- [Task brief]:
Answer these questions from the passage below on foot problems in diabetes:
1. What are the chief causes of foot ulceration in DM patients?
2. What weight of Semmes-Weinstein monofilament does the passage mention for testing?
3. What tools do specialist clinics use to assess lower extremity vascular status?

- [Excerpted passage]:
Foot problems are the most common reason for hospitalization of diabetes mellitus (DM) patients. Neuropathy and impaired blood supply are the chief causes for foot ulceration in DM patients. In the presence of neuropathy, the primary factor for ulcer formation in diabetes is the loss of protective sensation [[1],[2]]. Evaluation of sensibility on the feet of diabetic patients is important in order to properly identify the group with neuropathy and to establish prevention of ulceration for those at risk. Various modalities of sensation like temperature, vibration, point localization and two point discrimination (TPD) have been used to measure sensory loss. Semmes-Weinstein monofilament testing (10 gm) divides the huge population of DM subjects into subjects who are at risk but does not precisely determine the degree of progressive loss of sensation, or suggest degree of nerve compression and axonal loss. Specialist clinics may quantify neuropathy with biothesiometry, plantar foot pressure measurement, and assess lower extremity vascular status with handheld Doppler systems and ankle-brachial blood pressure indices (ABPI).

- [Material shown]:

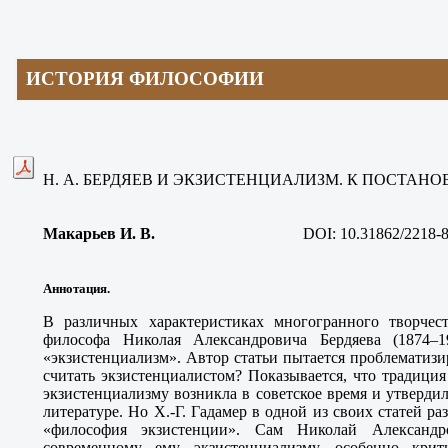
ИСТОРИЯ ФИЛОСОФИИ
Н. А. БЕРДЯЕВ И ЭКЗИСТЕНЦИАЛИЗМ. К ПОСТАН
Макарьев И. В.
DOI: 10.31862/2218-8
Аннотация.
В различных характеристиках многогранного творчес
философа Николая Александровича Бердяева (1874–19
«экзистенциализм». Автор статьи пытается проблематизи
считать экзистенциалистом? Показывается, что традици
экзистенциализму возникла в советское время и утверди
литературе. Но Х.-Г. Гадамер в одной из своих статей р
«философия экзистенции». Сам Николай Александр
современному ему экзистенциализму, особенно кр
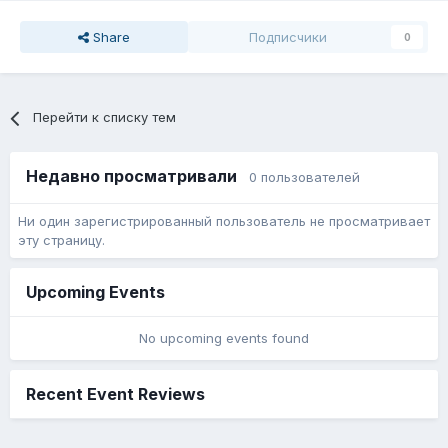
Share
Подписчики
0
Перейти к списку тем
Недавно просматривали
0 пользователей
Ни один зарегистрированный пользователь не просматривает
эту страницу.
Upcoming Events
No upcoming events found
Recent Event Reviews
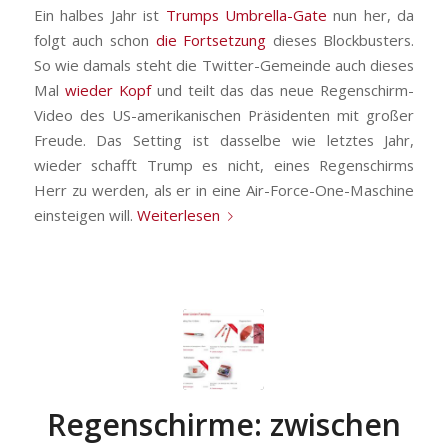
Ein halbes Jahr ist
Trumps Umbrella-Gate
nun her, da
folgt auch schon
die Fortsetzung
dieses Blockbusters.
So wie damals steht die Twitter-Gemeinde auch dieses
Mal
wieder Kopf
und teilt das das neue Regenschirm-
Video des US-amerikanischen Präsidenten mit großer
Freude. Das Setting ist dasselbe wie letztes Jahr,
wieder schafft Trump es nicht, eines Regenschirms
Herr zu werden, als er in eine Air-Force-One-Maschine
einsteigen will.
Weiterlesen
Regenschirme: zwischen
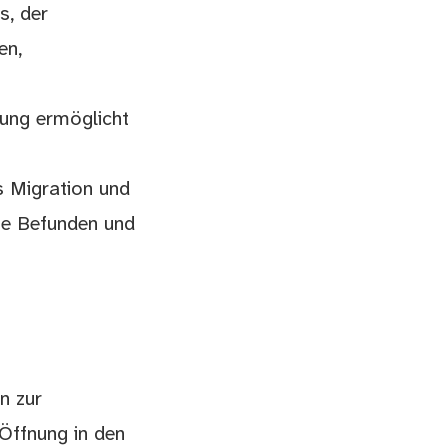
s, der
en,
ung ermöglicht
s Migration und
he Befunden und
n zur
 Öffnung in den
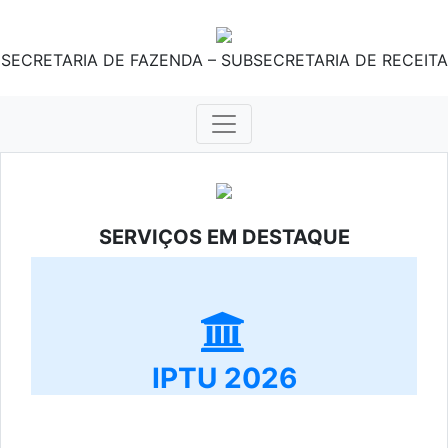
SECRETARIA DE FAZENDA – SUBSECRETARIA DE RECEITA
SERVIÇOS EM DESTAQUE
IPTU 2026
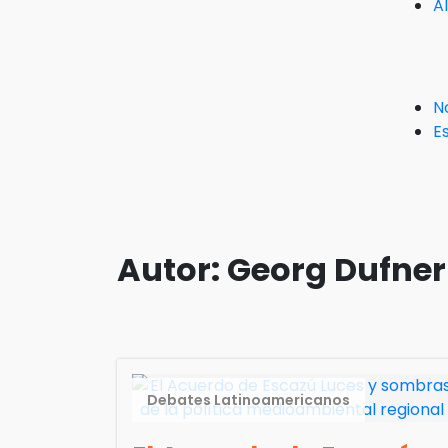
A
N
Es
Autor:
Georg Dufner
Debates Latinoamericanos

- [Solution to this task]:
1. Neuropathy and impaired blood supply.
2. 10 gm.
3. Handheld Doppler systems and ankle-brachial blood pressure indices (ABPI).